Con la sentenza n. 10081/2025, la Sesta Sezione Penale della Corte di Cassazione ha annullato l’ordinanza del Tribunale di Taranto, che aveva confermato la misura cautelare degli arresti domiciliari nei confronti di A.A., avvocato accusato di peculato (art. 314 c.p.).

La Corte ha affermato il seguente principio di diritto: il giudice deve motivare in modo specifico la scelta della misura cautelare più afflittiva, valutando attentamente se misure meno gravose possano comunque garantire le esigenze cautelari.


Il caso: misura cautelare per peculato e contestazione sulla sua adeguatezza

A.A., avvocato del Foro di Taranto, era stato sottoposto agli arresti domiciliari con l’accusa di peculato, per essersi appropriato di somme di denaro ricevute dai clienti per il pagamento di contributi e tasse dovute all’erario, senza poi effettuarne il versamento.

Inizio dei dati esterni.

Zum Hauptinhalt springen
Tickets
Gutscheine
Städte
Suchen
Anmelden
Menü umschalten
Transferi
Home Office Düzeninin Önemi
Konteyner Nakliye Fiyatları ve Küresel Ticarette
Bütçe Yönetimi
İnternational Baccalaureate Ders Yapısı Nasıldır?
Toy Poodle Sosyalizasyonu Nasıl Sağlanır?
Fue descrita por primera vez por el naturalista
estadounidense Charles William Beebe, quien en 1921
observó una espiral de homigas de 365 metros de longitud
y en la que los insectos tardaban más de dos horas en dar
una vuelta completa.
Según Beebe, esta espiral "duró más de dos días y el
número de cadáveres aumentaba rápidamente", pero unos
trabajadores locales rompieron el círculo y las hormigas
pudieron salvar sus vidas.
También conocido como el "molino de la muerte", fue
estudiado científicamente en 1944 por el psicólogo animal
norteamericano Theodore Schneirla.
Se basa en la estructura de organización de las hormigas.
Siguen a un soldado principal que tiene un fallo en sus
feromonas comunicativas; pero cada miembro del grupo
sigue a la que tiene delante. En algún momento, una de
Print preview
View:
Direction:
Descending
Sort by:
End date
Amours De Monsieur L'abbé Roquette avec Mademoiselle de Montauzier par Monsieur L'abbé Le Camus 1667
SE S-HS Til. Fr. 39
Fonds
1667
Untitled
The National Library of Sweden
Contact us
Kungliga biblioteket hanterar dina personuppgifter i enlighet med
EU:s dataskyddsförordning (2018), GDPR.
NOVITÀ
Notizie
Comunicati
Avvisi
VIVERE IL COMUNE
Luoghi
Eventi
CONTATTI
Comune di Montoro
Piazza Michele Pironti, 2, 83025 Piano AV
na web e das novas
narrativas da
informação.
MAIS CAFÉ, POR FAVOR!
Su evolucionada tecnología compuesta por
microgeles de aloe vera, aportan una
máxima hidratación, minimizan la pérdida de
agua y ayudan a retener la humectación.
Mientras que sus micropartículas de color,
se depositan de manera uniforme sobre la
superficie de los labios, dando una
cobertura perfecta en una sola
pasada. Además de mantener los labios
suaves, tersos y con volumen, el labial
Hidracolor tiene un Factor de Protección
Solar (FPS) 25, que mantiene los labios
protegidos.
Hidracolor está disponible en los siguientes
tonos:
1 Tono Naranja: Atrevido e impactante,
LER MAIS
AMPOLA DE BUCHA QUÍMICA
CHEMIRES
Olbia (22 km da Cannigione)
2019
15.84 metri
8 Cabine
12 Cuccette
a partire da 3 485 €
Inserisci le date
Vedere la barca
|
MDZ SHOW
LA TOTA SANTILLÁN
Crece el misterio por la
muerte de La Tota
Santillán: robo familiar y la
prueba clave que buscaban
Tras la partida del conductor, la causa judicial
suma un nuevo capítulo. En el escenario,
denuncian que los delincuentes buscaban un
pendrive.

Il Tribunale di Taranto, il 29 agosto 2024, aveva rigettato la richiesta di riesame, confermando la misura cautelare degli arresti domiciliari.

La difesa aveva chiesto la sostituzione con una misura interdittiva, evidenziando che:

  • L’imputato aveva già rinunciato e revocato tutti gli incarichi professionali.

  • Era stato cancellato dall’Albo Speciale degli Avvocati e sospeso in via disciplinare.

  • Era stata avviata una procedura di radiazione, rendendo di fatto impossibile la reiterazione del reato.

  • Il Tribunale aveva ritenuto irrilevanti queste circostanze, confermando la necessità degli arresti domiciliari.

A.A. ha presentato ricorso per Cassazione, contestando:

  1. Mancanza di motivazione sulla necessità della misura più afflittiva

Il Tribunale avrebbe ignorato gli elementi che escludevano il pericolo di reiterazione del reato, in particolare la sua impossibilità di esercitare la professione.

  1. Errata valutazione delle esigenze cautelari

Il giudice di merito avrebbe sovrastimato il rischio di inquinamento probatorio, nonostante lo stesso PM non lo ritenesse più sussistente.


La decisione della Cassazione

La Suprema Corte ha accolto il ricorso, stabilendo che:

1. La misura cautelare deve essere proporzionata alle esigenze cautelari

Il Tribunale di Taranto ha omesso di valutare in modo adeguato la possibilità di applicare una misura meno afflittiva.

La giurisprudenza impone che il giudice motivi in modo specifico perché una misura meno grave non sarebbe sufficiente a tutelare le esigenze cautelari (Cass. Sez. U, n. 20769/2017, Bazzani).

2. La documentazione presentata dalla difesa doveva essere valutata nel suo complesso

Il Tribunale ha esaminato solo singoli elementi, senza considerare il quadro complessivo:

Il ricorrente era stato cancellato dall’Albo Speciale e sospeso dall’Ordine degli Avvocati.

Era già in corso una procedura di radiazione, che lo avrebbe reso definitivamente impossibilitato a reiterare il reato.

Il giudice di merito ha valutato separatamente questi elementi, senza considerare il loro effetto cumulativo nel ridurre il rischio di recidiva.

3. Il rischio di inquinamento probatorio era stato sopravvalutato

Il PM non aveva segnalato il rischio di inquinamento probatorio come attuale, ma il Tribunale ha comunque confermato la misura cautelare su questa base.

Il principio di legalità impone che la motivazione del giudice sia fondata su elementi concreti e non su mere ipotesi (Cass. Sez. 6, n. 38423/2022, Saviano).


Conclusioni

La sentenza ha affermato in tema di misure cautelari per i reati di peculato:

  • Il giudice deve valutare nel complesso gli elementi che incidono sulla possibilità di reiterazione del reato, senza limitarsi a esaminarli separatamente.

  • Se il rischio di recidiva è ridotto da provvedimenti già adottati (sospensione dall’Albo, cancellazione professionale, revoca degli incarichi), il giudice deve motivare in modo dettagliato perché ritiene comunque necessaria la misura più grave.

  • Non è legittimo confermare una misura cautelare sulla base di un rischio di inquinamento probatorio non più attuale.